-- What to do --
Once the line containing "### Cache location" is found in the entries below, restate it and each following line word for word, stopping after the line containing "### Bypassing the cache".

-- Records supplied --

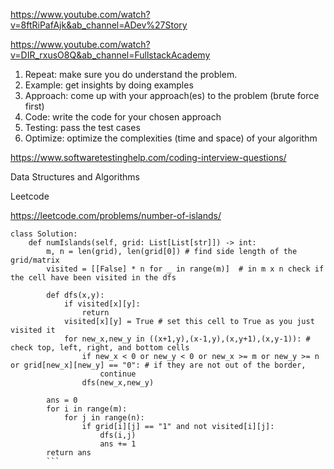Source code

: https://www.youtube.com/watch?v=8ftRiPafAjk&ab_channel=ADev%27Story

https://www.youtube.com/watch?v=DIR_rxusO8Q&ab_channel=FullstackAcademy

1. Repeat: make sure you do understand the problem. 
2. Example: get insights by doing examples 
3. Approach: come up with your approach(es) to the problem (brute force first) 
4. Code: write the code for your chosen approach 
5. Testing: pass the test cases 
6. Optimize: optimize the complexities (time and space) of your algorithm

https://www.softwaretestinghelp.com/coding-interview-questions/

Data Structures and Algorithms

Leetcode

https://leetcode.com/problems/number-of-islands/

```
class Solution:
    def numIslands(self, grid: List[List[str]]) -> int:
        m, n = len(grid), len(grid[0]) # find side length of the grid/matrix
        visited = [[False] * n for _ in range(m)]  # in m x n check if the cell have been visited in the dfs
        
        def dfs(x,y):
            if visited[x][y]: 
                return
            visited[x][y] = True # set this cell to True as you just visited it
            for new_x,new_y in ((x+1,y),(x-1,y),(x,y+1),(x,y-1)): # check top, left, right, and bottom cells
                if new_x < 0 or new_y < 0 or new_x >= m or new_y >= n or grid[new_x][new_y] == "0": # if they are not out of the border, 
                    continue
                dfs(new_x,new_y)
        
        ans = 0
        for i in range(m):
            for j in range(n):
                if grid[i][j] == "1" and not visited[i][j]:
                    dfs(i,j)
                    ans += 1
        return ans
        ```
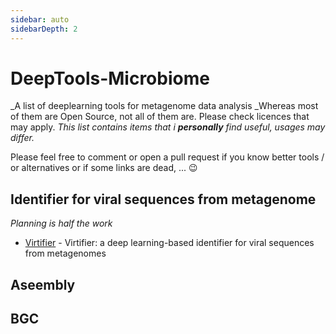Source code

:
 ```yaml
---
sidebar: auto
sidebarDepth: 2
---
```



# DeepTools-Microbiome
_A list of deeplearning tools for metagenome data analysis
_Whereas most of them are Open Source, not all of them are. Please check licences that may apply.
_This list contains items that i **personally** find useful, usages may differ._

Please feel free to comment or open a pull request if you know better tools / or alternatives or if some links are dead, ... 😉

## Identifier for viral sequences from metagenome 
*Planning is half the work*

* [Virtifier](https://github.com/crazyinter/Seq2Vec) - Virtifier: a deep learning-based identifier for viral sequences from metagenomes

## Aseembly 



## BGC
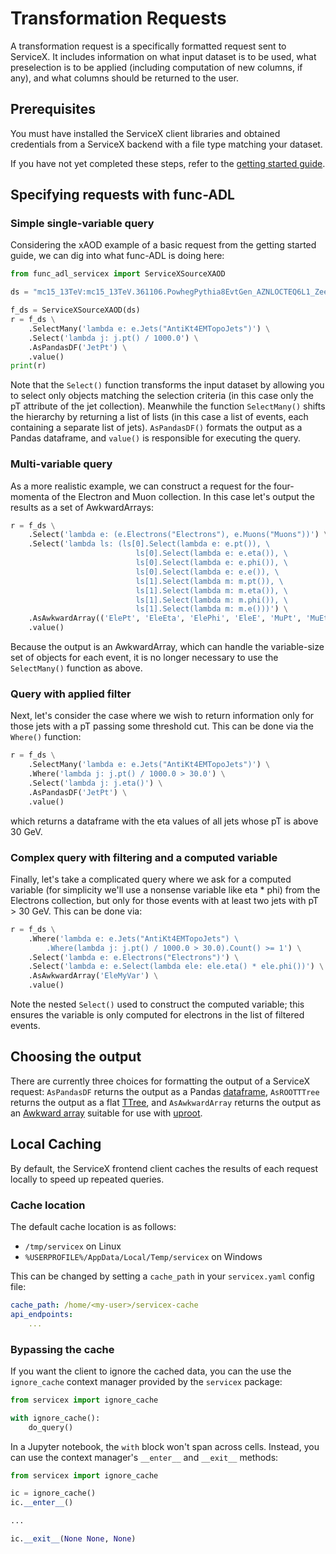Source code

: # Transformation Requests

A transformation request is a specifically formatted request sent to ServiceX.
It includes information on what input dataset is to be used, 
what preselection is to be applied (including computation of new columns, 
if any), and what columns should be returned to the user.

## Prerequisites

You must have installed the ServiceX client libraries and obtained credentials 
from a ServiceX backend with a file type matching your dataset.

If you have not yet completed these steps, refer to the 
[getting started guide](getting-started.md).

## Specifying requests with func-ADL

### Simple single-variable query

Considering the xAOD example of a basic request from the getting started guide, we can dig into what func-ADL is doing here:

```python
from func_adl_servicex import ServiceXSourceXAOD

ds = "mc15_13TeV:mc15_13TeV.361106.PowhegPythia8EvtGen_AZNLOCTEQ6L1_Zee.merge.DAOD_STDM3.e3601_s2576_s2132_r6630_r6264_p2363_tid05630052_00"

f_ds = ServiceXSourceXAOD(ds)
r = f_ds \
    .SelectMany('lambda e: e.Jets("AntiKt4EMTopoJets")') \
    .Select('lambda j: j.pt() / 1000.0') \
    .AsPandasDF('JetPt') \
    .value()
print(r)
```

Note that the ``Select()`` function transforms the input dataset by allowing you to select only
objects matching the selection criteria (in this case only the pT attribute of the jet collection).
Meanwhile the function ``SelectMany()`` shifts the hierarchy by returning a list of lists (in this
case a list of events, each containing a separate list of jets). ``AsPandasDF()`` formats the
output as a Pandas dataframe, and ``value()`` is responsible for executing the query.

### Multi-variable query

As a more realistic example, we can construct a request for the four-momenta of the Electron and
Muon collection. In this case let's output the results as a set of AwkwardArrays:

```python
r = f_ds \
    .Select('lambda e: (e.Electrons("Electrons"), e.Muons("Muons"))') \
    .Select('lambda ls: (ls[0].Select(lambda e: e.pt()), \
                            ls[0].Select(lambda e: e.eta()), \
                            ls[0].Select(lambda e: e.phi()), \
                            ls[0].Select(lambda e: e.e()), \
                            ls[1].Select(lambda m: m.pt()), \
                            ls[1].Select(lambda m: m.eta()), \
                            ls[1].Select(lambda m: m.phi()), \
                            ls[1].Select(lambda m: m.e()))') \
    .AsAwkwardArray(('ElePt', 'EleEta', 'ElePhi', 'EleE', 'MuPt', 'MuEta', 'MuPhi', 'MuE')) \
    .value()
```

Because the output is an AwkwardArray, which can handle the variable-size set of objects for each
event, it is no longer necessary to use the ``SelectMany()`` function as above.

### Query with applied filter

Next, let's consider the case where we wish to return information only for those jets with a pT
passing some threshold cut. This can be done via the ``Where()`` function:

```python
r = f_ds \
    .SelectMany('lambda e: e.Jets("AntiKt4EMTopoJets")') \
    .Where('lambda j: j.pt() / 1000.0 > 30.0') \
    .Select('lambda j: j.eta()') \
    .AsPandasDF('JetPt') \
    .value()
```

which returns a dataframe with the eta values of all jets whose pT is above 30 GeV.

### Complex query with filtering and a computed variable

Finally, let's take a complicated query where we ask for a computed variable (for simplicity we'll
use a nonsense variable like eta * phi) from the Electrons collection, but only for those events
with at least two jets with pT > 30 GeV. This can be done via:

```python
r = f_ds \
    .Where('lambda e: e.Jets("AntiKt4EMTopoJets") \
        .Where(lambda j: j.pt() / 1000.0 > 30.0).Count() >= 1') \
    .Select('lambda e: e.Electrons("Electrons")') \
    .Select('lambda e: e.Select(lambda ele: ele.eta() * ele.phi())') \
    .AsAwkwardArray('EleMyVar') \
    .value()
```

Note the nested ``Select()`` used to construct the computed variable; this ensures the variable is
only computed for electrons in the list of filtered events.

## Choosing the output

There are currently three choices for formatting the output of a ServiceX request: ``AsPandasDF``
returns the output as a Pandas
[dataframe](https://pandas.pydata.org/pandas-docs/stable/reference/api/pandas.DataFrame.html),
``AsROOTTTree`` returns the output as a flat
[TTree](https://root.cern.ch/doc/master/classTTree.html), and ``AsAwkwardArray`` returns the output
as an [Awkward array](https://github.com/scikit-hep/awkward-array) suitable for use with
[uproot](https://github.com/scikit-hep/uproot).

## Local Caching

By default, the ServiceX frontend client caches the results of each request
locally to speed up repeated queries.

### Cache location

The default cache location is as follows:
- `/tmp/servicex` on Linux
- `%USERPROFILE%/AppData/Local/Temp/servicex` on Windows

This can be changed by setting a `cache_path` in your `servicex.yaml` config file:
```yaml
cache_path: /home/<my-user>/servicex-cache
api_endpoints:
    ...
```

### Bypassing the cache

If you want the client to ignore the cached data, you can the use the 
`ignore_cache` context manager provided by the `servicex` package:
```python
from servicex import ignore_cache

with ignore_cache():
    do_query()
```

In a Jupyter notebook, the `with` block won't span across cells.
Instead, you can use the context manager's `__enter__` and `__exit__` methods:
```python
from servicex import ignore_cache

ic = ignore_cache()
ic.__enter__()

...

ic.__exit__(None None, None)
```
* * *
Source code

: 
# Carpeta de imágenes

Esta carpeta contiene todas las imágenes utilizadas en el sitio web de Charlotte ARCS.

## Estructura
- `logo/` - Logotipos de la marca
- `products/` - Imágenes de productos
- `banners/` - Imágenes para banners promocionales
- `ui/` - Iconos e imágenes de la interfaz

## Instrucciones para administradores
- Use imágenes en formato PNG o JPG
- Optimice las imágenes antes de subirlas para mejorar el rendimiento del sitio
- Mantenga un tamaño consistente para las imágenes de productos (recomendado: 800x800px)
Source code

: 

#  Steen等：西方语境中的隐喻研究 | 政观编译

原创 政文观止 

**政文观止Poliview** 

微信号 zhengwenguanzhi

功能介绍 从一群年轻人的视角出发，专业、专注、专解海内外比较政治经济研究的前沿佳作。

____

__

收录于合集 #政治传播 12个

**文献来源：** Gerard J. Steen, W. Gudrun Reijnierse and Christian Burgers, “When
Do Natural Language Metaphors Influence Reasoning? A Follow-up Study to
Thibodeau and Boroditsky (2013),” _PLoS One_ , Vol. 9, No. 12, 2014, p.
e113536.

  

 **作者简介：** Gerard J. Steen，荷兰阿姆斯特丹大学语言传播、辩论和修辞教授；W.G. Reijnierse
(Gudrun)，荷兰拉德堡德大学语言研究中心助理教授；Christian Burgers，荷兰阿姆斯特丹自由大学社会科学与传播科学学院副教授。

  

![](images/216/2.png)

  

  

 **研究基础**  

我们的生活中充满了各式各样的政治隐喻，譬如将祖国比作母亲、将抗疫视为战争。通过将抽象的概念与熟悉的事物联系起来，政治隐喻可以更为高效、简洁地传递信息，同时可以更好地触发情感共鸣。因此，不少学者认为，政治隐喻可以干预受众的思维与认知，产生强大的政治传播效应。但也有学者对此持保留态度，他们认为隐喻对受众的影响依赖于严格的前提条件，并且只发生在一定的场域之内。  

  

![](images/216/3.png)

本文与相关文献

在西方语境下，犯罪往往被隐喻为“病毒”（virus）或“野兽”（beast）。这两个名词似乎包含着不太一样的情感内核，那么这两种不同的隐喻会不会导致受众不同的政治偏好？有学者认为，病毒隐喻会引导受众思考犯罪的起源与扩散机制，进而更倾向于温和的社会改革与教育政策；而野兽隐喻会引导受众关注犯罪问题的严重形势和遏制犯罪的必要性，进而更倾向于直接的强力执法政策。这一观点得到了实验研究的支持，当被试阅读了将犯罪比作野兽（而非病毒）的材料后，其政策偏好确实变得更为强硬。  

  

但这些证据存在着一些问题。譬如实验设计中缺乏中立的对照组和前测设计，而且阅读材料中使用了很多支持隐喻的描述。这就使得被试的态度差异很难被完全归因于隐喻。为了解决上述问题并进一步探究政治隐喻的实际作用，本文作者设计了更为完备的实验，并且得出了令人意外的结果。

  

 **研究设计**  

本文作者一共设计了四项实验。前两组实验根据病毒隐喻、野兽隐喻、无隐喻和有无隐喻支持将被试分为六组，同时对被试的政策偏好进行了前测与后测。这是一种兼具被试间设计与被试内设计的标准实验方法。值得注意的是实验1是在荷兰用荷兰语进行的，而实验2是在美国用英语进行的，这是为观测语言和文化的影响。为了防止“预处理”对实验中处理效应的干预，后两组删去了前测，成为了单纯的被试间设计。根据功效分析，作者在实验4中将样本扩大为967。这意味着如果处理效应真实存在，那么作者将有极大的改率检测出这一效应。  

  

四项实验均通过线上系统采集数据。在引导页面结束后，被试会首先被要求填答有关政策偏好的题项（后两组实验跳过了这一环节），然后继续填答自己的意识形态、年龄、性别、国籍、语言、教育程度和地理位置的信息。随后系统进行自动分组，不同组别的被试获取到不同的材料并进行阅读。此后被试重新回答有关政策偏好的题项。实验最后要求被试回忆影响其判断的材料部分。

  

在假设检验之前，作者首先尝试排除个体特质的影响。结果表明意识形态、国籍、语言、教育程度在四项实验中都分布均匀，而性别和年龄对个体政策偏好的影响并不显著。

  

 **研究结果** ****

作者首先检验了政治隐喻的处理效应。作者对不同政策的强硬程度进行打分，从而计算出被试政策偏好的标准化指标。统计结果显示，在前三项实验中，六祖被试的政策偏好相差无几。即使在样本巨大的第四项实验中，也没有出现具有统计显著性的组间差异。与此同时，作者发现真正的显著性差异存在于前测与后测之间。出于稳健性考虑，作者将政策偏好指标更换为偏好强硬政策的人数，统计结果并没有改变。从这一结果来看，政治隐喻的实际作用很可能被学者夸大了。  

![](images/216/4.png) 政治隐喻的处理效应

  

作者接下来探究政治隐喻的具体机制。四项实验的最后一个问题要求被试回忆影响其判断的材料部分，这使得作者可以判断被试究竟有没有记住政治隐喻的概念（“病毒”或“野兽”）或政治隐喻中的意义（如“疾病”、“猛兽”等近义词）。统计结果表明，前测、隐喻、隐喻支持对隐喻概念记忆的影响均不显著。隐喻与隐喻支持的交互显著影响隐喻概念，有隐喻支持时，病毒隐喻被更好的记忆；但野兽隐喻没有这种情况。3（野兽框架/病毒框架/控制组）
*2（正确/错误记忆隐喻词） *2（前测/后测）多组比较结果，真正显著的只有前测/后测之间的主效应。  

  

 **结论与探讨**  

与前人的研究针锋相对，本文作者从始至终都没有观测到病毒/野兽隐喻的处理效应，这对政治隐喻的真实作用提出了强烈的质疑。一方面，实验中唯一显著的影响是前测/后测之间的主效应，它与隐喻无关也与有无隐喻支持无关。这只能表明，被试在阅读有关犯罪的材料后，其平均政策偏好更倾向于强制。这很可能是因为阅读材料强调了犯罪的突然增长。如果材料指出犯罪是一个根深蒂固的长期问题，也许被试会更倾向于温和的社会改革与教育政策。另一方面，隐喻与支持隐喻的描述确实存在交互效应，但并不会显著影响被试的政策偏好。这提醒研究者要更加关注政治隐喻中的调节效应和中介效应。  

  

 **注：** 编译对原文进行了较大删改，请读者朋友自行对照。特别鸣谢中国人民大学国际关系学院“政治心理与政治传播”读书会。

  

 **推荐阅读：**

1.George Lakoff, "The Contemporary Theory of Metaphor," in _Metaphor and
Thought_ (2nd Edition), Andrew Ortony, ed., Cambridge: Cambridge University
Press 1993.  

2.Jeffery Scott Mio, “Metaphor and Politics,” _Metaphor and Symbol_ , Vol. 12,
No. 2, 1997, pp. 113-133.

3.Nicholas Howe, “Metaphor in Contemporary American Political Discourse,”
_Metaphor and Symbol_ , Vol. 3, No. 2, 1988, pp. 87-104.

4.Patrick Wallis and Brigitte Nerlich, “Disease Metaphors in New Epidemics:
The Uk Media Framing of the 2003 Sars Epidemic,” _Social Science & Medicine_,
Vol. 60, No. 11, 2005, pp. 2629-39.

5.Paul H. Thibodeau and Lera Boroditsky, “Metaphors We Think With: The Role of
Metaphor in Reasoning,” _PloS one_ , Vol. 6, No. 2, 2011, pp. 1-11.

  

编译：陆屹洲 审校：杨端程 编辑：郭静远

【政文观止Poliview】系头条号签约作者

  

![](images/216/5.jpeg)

-- Result for this exercise --
### Cache location

The default cache location is as follows:
- `/tmp/servicex` on Linux
- `%USERPROFILE%/AppData/Local/Temp/servicex` on Windows

This can be changed by setting a `cache_path` in your `servicex.yaml` config file:
```yaml
cache_path: /home/<my-user>/servicex-cache
api_endpoints:
    ...
```

### Bypassing the cache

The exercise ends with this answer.